Satyam and five audit firms under the PwC umbrella are paying $17.5 million and facing other sanctions and reforms imposed by regulators in connection with a $1 billion fraud scheme.

The Securities and Exchange Commission is extracting $10 million from Satyam to settle charges that the company overstated revenue, income, and cash balances over a five-year period by creating more than 6,000 fake invoices that flowed into the general ledger and financial statements. Five Price Waterhouse India affiliate firms—Lovelock & Lewes, Price Waterhouse Bangalore, Price Waterhouse & Co. Bangalore, Price Waterhouse Calcutta, and Price Waterhouse & Co. Calcutta—agreed to settle SEC charges and pay a $6 million penalty, the largest ever paid by a foreign-based accounting firm in an SEC enforcement action. The Public Company Accounting Oversight Board also imposed a $1.5 million penalty against two of the five firms and other sanctions and remedies against all five firms.

The SEC says the audit firms failed to carry out proper third-party confirmations to verify balances for cash and cash equivalents, enabling the fraud to continue for several years. The PCAOB says the audit firms allowed Satyam management to send its own confirmation requests to its bankers and relied on Satyam management to provide confirmation responses from the banks to the auditors, giving Satyam a curtain behind which it could falsify documents to inflate cash balances. The PCAOB pins the blame for the faulty confirmation process on two specific firms, PW Bangalore and Lovelock. The audit regulator says all five firms, however, administered inadequate quality control, allowing the practice to continue undetected.

Satyam senior and mid-level leaders, including former Chairman B. Ramalinga Raju, are already under criminal charges, with a trial underway in India. In addition to the $10 million penalty, the SEC is requiring Satyam to hire an independent consultant and comply with certain reform measures.

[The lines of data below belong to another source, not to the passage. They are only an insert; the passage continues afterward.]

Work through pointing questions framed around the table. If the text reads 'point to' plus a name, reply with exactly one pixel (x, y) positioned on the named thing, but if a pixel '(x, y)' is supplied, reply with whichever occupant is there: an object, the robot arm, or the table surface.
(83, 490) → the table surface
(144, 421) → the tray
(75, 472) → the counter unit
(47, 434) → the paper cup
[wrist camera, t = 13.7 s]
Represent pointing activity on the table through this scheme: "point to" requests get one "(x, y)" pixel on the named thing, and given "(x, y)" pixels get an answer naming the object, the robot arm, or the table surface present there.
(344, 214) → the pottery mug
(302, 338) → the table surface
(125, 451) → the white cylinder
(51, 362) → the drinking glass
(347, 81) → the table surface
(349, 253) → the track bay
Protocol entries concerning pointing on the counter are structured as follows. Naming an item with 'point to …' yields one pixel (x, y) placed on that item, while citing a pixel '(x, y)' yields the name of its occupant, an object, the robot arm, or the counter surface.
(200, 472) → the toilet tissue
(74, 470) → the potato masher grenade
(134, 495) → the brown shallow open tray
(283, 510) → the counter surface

Against the audit firms, the SEC imposed a censure and cease-and-desist order. The PCAOB also required the audit firms to implement changes to quality control procedures and barred the PW India firms from accepting new engagements for U.S. issuers until an independent monitor gives an all-clear signal.

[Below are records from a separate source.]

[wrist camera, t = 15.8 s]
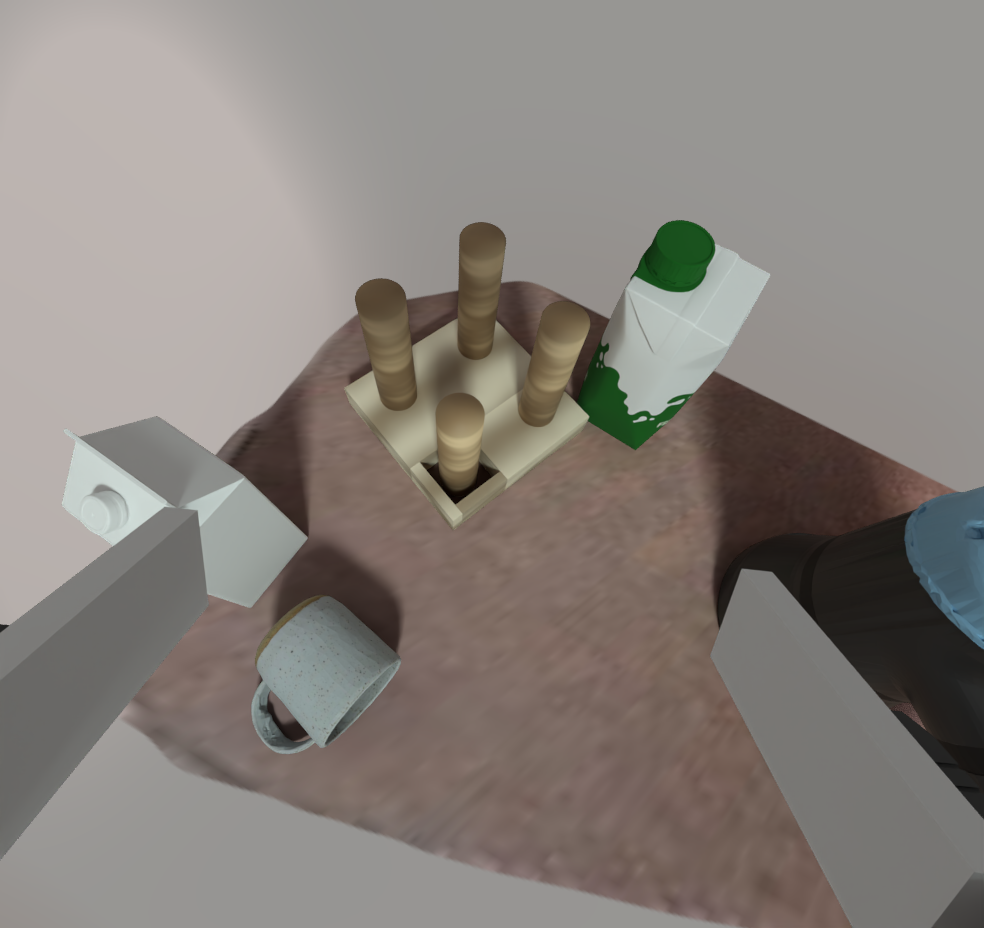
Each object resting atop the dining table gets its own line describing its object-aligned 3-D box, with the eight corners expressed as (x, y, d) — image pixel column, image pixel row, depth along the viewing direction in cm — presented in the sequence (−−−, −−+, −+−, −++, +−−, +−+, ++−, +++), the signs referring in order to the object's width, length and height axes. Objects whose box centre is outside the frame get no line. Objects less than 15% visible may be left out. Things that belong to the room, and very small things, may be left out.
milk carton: (246, 494, 45) (118, 381, 28) (309, 538, 44) (217, 449, 27) (186, 561, 43) (3, 482, 25) (251, 609, 42) (108, 562, 24)
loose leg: (484, 481, 47) (494, 418, 35) (455, 503, 46) (456, 445, 34) (460, 455, 48) (463, 384, 36) (432, 476, 47) (425, 410, 35)
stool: (581, 430, 50) (636, 329, 35) (452, 530, 46) (454, 461, 31) (478, 322, 54) (489, 191, 39) (350, 404, 49) (307, 289, 35)
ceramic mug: (335, 593, 43) (310, 579, 36) (407, 660, 41) (397, 659, 34) (234, 701, 39) (184, 710, 32) (309, 779, 38) (274, 805, 31)
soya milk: (603, 354, 54) (682, 187, 35) (679, 399, 52) (803, 250, 34) (560, 414, 51) (623, 266, 32) (640, 463, 49) (753, 338, 31)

The SEC and PCAOB acknowledged assistance from one another in conducting their respective investigations and settling the charges. The PCAOB said its staff assumed responsibility for a significant portion of the investigation. “In this manner both organizations were able to obtain the necessary investigative information without duplicating their efforts,” the PCAOB said in a statement. The SEC said its investigation is continuing.